I’ll probably always associate bowling with the pandemic. That crazy March 11 was league night and the lanes always put ESPN up on the monitors with the sound off. I was watching a basketball game between turns. That news about the Jazz game getting cancelled broke into the coverage and I was trying to figure out what was going on after throwing each ball. Even if, as noted above, no one should’ve been blindsided by the fact of the pandemic as late as March 11, it definitely felt like a “where were you when it happened” evening.
Because of how much it had come to mean to me personally, the immediate absence of bowling was, oddly, one of the things that upset me the most in the first few days after everything began to shut down. Allison knew this, so when the news about the bowling alleys reopening came out today she texted and asked me if I felt like I’d go back any time soon.
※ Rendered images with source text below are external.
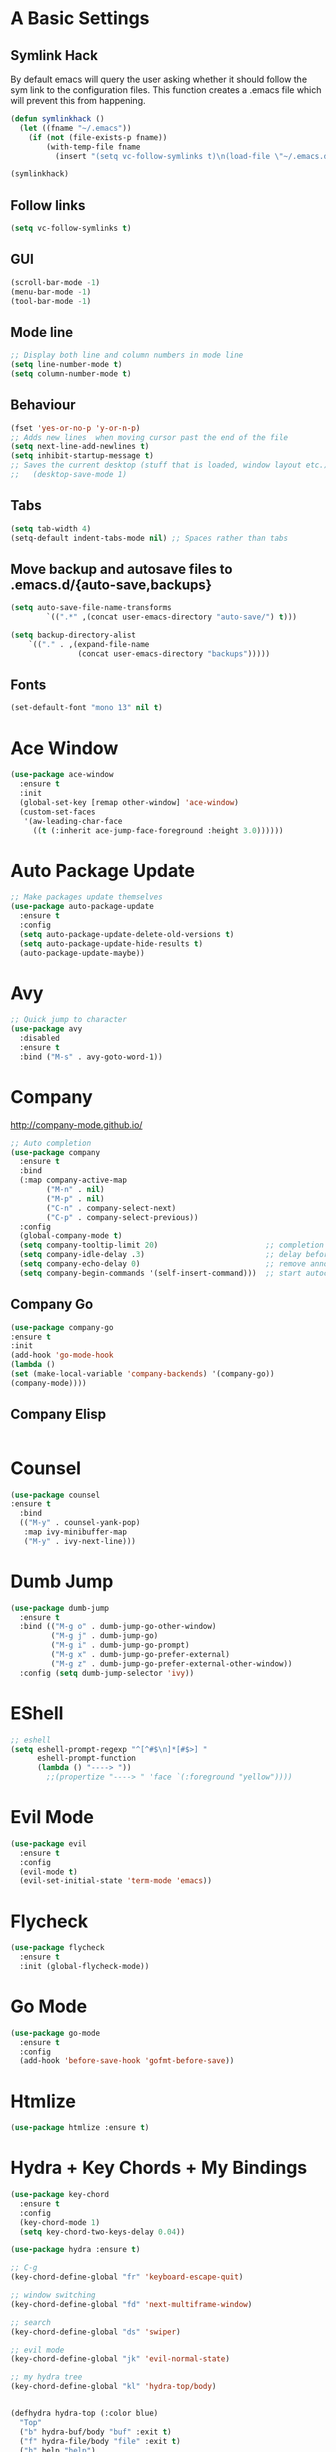 #+STARTUP: overview 
#+PROPERTY: header-args :comments yes :results silent
* A Basic Settings
** Symlink Hack
   By default emacs will query the user asking whether it should follow the sym link to 
   the configuration files. This function creates a .emacs file which will prevent this 
   from happening.
   #+BEGIN_SRC emacs-lisp
     (defun symlinkhack ()
       (let ((fname "~/.emacs"))
         (if (not (file-exists-p fname))
             (with-temp-file fname
               (insert "(setq vc-follow-symlinks t)\n(load-file \"~/.emacs.d/init.el\")")))))

     (symlinkhack)
   #+END_SRC
** Follow links
   #+BEGIN_SRC emacs-lisp
     (setq vc-follow-symlinks t)   
   #+END_SRC

** GUI
   #+BEGIN_SRC emacs-lisp
     (scroll-bar-mode -1)
     (menu-bar-mode -1)
     (tool-bar-mode -1)
   #+END_SRC
** Mode line
   #+BEGIN_SRC emacs-lisp
    ;; Display both line and column numbers in mode line
    (setq line-number-mode t)
    (setq column-number-mode t)
   #+END_SRC

** Behaviour
   #+BEGIN_SRC emacs-lisp
    (fset 'yes-or-no-p 'y-or-n-p)
    ;; Adds new lines  when moving cursor past the end of the file
    (setq next-line-add-newlines t)
    (setq inhibit-startup-message t)
    ;; Saves the current desktop (stuff that is loaded, window layout etc.)
    ;;   (desktop-save-mode 1)
   #+END_SRC

** Tabs
   #+BEGIN_SRC emacs-lisp
     (setq tab-width 4)
     (setq-default indent-tabs-mode nil) ;; Spaces rather than tabs
   #+END_SRC

** Move backup and autosave files to .emacs.d/{auto-save,backups}
   #+BEGIN_SRC emacs-lisp
   (setq auto-save-file-name-transforms
           `((".*" ,(concat user-emacs-directory "auto-save/") t))) 

   (setq backup-directory-alist
       `(("." . ,(expand-file-name
                  (concat user-emacs-directory "backups")))))
   #+END_SRC
** Fonts
#+BEGIN_SRC emacs-lisp
(set-default-font "mono 13" nil t)
#+END_SRC
* Ace Window
  #+BEGIN_SRC emacs-lisp
    (use-package ace-window
      :ensure t
      :init
      (global-set-key [remap other-window] 'ace-window)
      (custom-set-faces
       '(aw-leading-char-face
         ((t (:inherit ace-jump-face-foreground :height 3.0))))))
  #+END_SRC

* Auto Package Update
  #+BEGIN_SRC emacs-lisp
    ;; Make packages update themselves
    (use-package auto-package-update
      :ensure t
      :config
      (setq auto-package-update-delete-old-versions t)
      (setq auto-package-update-hide-results t)
      (auto-package-update-maybe))
  #+END_SRC  

* Avy
  #+BEGIN_SRC emacs-lisp
    ;; Quick jump to character
    (use-package avy
      :disabled
      :ensure t
      :bind ("M-s" . avy-goto-word-1))
  #+END_SRC#+END_SRC

* Company
  http://company-mode.github.io/

  #+BEGIN_SRC emacs-lisp
    ;; Auto completion
    (use-package company
      :ensure t
      :bind
      (:map company-active-map
            ("M-n" . nil)
            ("M-p" . nil)
            ("C-n" . company-select-next)
            ("C-p" . company-select-previous))
      :config
      (global-company-mode t)
      (setq company-tooltip-limit 20)                        ;; completion list length
      (setq company-idle-delay .3)                           ;; delay before popup shows
      (setq company-echo-delay 0)                            ;; remove annoying blinking
      (setq company-begin-commands '(self-insert-command)))  ;; start autocompletion only after typing
  #+END_SRC

** Company Go
   #+BEGIN_SRC emacs-lisp
     (use-package company-go
     :ensure t
     :init
     (add-hook 'go-mode-hook
     (lambda ()
     (set (make-local-variable 'company-backends) '(company-go))
     (company-mode))))
   #+END_SRC

** Company Elisp
   #+BEGIN_SRC emacs-lisp
   
   #+END_SRC

* Counsel
  #+BEGIN_SRC emacs-lisp
    (use-package counsel
    :ensure t
      :bind
      (("M-y" . counsel-yank-pop)
       :map ivy-minibuffer-map
       ("M-y" . ivy-next-line)))
  #+END_SRC

* Dumb Jump
    #+BEGIN_SRC emacs-lisp
      (use-package dumb-jump
        :ensure t
        :bind (("M-g o" . dumb-jump-go-other-window)
               ("M-g j" . dumb-jump-go)
               ("M-g i" . dumb-jump-go-prompt)
               ("M-g x" . dumb-jump-go-prefer-external)
               ("M-g z" . dumb-jump-go-prefer-external-other-window))
        :config (setq dumb-jump-selector 'ivy))
    #+END_SRC

* EShell
  #+BEGIN_SRC emacs-lisp
    ;; eshell
    (setq eshell-prompt-regexp "^[^#$\n]*[#$>] "
          eshell-prompt-function
          (lambda () "----> "))
            ;;(propertize "----> " 'face `(:foreground "yellow"))))
  #+END_SRC

* Evil Mode
#+BEGIN_SRC emacs-lisp
  (use-package evil
    :ensure t
    :config
    (evil-mode t)
    (evil-set-initial-state 'term-mode 'emacs))
#+END_SRC
* Flycheck
    #+BEGIN_SRC emacs-lisp
      (use-package flycheck
        :ensure t
        :init (global-flycheck-mode))
    #+END_SRC

* Go Mode
  #+BEGIN_SRC emacs-lisp
    (use-package go-mode
      :ensure t
      :config
      (add-hook 'before-save-hook 'gofmt-before-save))
  #+END_SRC

* Htmlize
#+BEGIN_SRC emacs-lisp
  (use-package htmlize :ensure t)
#+END_SRC

* Hydra + Key Chords + My Bindings
#+BEGIN_SRC emacs-lisp
    (use-package key-chord
      :ensure t
      :config
      (key-chord-mode 1)
      (setq key-chord-two-keys-delay 0.04))

    (use-package hydra :ensure t)

    ;; C-g 
    (key-chord-define-global "fr" 'keyboard-escape-quit)

    ;; window switching
    (key-chord-define-global "fd" 'next-multiframe-window)

    ;; search
    (key-chord-define-global "ds" 'swiper)

    ;; evil mode
    (key-chord-define-global "jk" 'evil-normal-state)

    ;; my hydra tree
    (key-chord-define-global "kl" 'hydra-top/body)


    (defhydra hydra-top (:color blue)
      "Top"
      ("b" hydra-buf/body "buf" :exit t)
      ("f" hydra-file/body "file" :exit t)
      ("h" help "help")
      ("o" hydra-org/body "org" :exit t)
      ("p" hydra-proj/body "proj" :exit t)
      ("q" query-replace "q-replace")
      ("t" hydra-shell/body "term" :exit t)
      ("w" hydra-win/body "win" :exit t)
      ("x" execute-extended-command "x" :exit t)

      ("RET" nil))

    (defhydra hydra-file (:color blue)
      "File"
      ("f" counsel-find-file "find")
      ("s" save-buffer "save")
      ("RET" nil))

    (defhydra hydra-win (:color blue)
      "Win"
      ("b" split-window-below "split below")
      ("r" split-window-right "split right")
      ("d" delete-window "del")
      ("k" delete-other-windows "keep")
      ("s" ace-swap-window "swap")
      ("h" enlarge-window-horizontally "grow horiz" :color red)
      ("H" shrink-window-horizontally "shrink horiz" :color red)
      ("v" enlarge-window "grow vert" :color red)
      ("V" shrink-window "shrink vert" :color red)
      ;; ("n" next-multiframe-window "next")
      ;; ("o" ace-window "other")
      ;; ("p" previous-multiframe-window "prev")
      ("RET" nil))

    (defhydra hydra-buf (:color blue)
      "Buf"
      ("k" kill-buffer "kill")
      ("b" ivy-switch-buffer "buf")
      ("RET" nil))

    (defhydra hydra-proj (:color blue)
      "Proj"
      ("f" projectile-find-file "file")
      ("RET" nil))

    (defhydra hydra-org (:color blue)
      "Org"
      ("b" org-metaleft "left" :color red)
      ("f" org-metaright "right" :color red)

      ("c" org-ctrl-c-ctrl-c "C-c C-c")

      ("i" org-meta-return "insert")
      ("h" org-insert-heading-respect-content "heading")
      ("." org-time-stamp "date")
      ("l" org-toggle-latex-fragment "tog latex")
      ("'" org-edit-special "edit")
      ("RET" nil))

    (defhydra hydra-shell (:color blue)
      "Shell"
      ("a" (ansi-term "/bin/bash") "ansi")
      ("e" eshell "eshell")
      ("RET" nil))



#+END_SRC
* IBuffer
  #+BEGIN_SRC emacs-lisp
    ;; (defalias 'list-buffers 'ibuffer)
    ;; (setq ibuffer-default-sorting-mode 'major-mode)
  #+END_SRC
* Ido
  #+BEGIN_SRC emacs-lisp
    ;; (setq ido-enable-flex-matching t)
    ;; (setq ido-everywhere t)
    ;; (ido-mode 1)
  #+END_SRC

* Ivy
  #+BEGIN_SRC emacs-lisp
      (use-package ivy
      :ensure t
      :diminish (ivy-mode)
      :bind (("C-x b" . ivy-switch-buffer))
      :config
      (ivy-mode 1)
      (setq ivy-use-virtual-buffers t)
      (setq ivy-count-format "%d/%d ")
      (setq ivy-display-style 'fancy))
  #+END_SRC
  
* Key Chord
  #+BEGIN_SRC emacs-lisp
  #+END_SRC

* Org Mode
** Links
   - [[https://orgmode.org/][Website]]
   - [[https://orgmode.org/org.html][Manual]]
   - [[https:orgmode.org/orgcard.pdf][orgcard]]
    
** Notes
*** LaTeX
    https://orgmode.org/worg/org-tutorials/org-latex-preview.html
**** Setup LaTeX preview for formulas
     https://orgmode.org/manual/Embedded-LaTeX.html
     1. Install latex on system
        e.g. the texlive-most pacman group
     2. Makes sure we have dvipng, dvisvgm or convert installed.
        They are included in texlive-most
     3. Toggle between ascii and latex with
        org-toggle-latex-fragment (C-c C-x C-l)
**** Tikz diagrams
- install ghostscript
***** convert: attempt to perform an operation not allowed by the security policy `PDF' @ error/constitute.c/IsCoderAuthorized/408.
- To fix this error it is necessary to change ImageMagick's security policy.
  - Open
    - /etc/ImageMagick/policy.xml
  - Comment out the line 
    - <policy domain="coder" rights="none" pattern="{PS,PS2,PS3,EPS,PDF,XPS}"/>
** Org Bullets
   #+BEGIN_SRC emacs-lisp
     (use-package org-bullets
       :ensure t
       :config
       (add-hook 'org-mode-hook (lambda () (org-bullets-mode 1))))
   #+END_SRC

** Org
#+BEGIN_SRC emacs-lisp
  (use-package org
    :ensure t
    ;; :bind
    ;; (:map org-mode-map
    ;;       ("C-x C-e" . org-babel-execute-src-block))
    :config
    (setq org-return-follows-link t
          org-confirm-babel-evaluate nil ;; don't prompt before evaluating src blocks
          org-html-doctype "html5"
          org-startup-indented t)
 
    ;; LaTeX SETUP
    (setq org-format-latex-options (plist-put org-format-latex-options :scale 1.5)
          org-latex-create-formula-image-program 'imagemagick)
    (add-to-list 'org-latex-packages-alist '("" "tikz" t))

    ;; BABEL 
    (org-babel-do-load-languages
     'org-babel-load-languages
     '((python . t))))
#+END_SRC
* PDF Tools
  #+BEGIN_SRC emacs-lisp
    (use-package pdf-tools
      :ensure t
      :config
      (pdf-tools-install))
  #+END_SRC

* Projectile
    #+BEGIN_SRC emacs-lisp
      ;; projectile
      (use-package projectile
        :ensure t
        :bind ("C-c p" . projectile-command-map)
        :config
        (setq projectile-global-mode t)
        (setq projectile-completion-system 'ivy))
    #+END_SRC

* Racket Mode
    #+BEGIN_SRC emacs-lisp
      (use-package racket-mode
        :ensure t
        :bind
        (:map racket-mode-map
              ("C-c r" . racket-run))
        :config
        (setq tab-always-indent 'complete))
    #+END_SRC
    
* Rust Mode
#+BEGIN_SRC emacs-lisp
  (use-package rust-mode
    :ensure t
    :config 
    (setq rust-format-on-save t))

    ;; needed for compatablity between flycheck and cargo projects
    (use-package flycheck-rust
    :ensure t
    :config (add-hook 'flycheck-mode-hook #'flycheck-rust-setup))
#+END_SRC
* Swiper
  #+BEGIN_SRC emacs-lisp
    (use-package swiper
    :ensure t
    ;; :bind (("C-s" . swiper)
    ;;        ("C-r" . swiper)
    ;;        ("C-c C-r" . ivy-resume)
    ;;        ("M-x" . counsel-M-x)
    ;;        ("C-x C-f" . counsel-find-file))
     :config
     (ivy-mode 1)
     (setq ivy-use-virtual-buffers t)
    (setq ivy-display-style 'fancy)
    (setq swiper-goto-start-of-match t)
    (define-key read-expression-map (kbd "C-r") 'counsel-expression-history))
  #+END_SRC
  
* Themes
#+BEGIN_SRC emacs-lisp
  ;; (use-package color-theme :ensure t) ;; provides a load of themes
  (use-package gruvbox-theme :ensure t)

  ;;(use-package zenburn-theme 
  ;;   :ensure t
  ;;   :init
  ;;   (setq zenburn-override-colors-alist
  ;;         '(("zenburn-bg" . "#111111"))))

  ;;(use-package jazz-theme :ensure t)
  ;; (use-package monokai-theme :ensure t)
  ;; (use-package darktooth-theme :ensure t)
  ;;(use-package dracula-theme :ensure t)
  ;; (use-package color-theme-sanityinc-tomorrow 
  ;;   :ensure t
  ;;   :config
  ;;   (load-theme 'sanityinc-tomorrow-eighties t)) ;; the t prevents the warning message on startup
#+END_SRC

* Try
  #+BEGIN_SRC emacs-lisp
    (use-package try :ensure t)
  #+END_SRC

* Which Key
  #+BEGIN_SRC emacs-lisp
    (use-package which-key
      :ensure t
      :config
      (which-key-mode))
  #+END_SRC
I thought about it for a minute. I have my own ball and shoes so I don’t have to share those things, but even if leagues come back, all of that that scene entails seems a bit too close and familiar at the moment. There are high fives, shouting, and people sitting close to each other on the little couch-like banquettes around each set of lanes and food and open beer cans everywhere. My bowling alley is not one of those fancy retro ones — it’s an old school alley — and the clientele is older and a bit rough around the edges too, A lot of smokers and a lot of older smoker coughs fill the place up as you’re rolling and, based on demographics and the sorts of hats and t-shirts league members wear, I’m guessing that a lot of them fall into the “masks are tyranny” camp.
I can’t see how I could do it, really, at least not soon. If I do bowl again after the lanes re-open, it’ll be like it was before this past winter: bowling alone.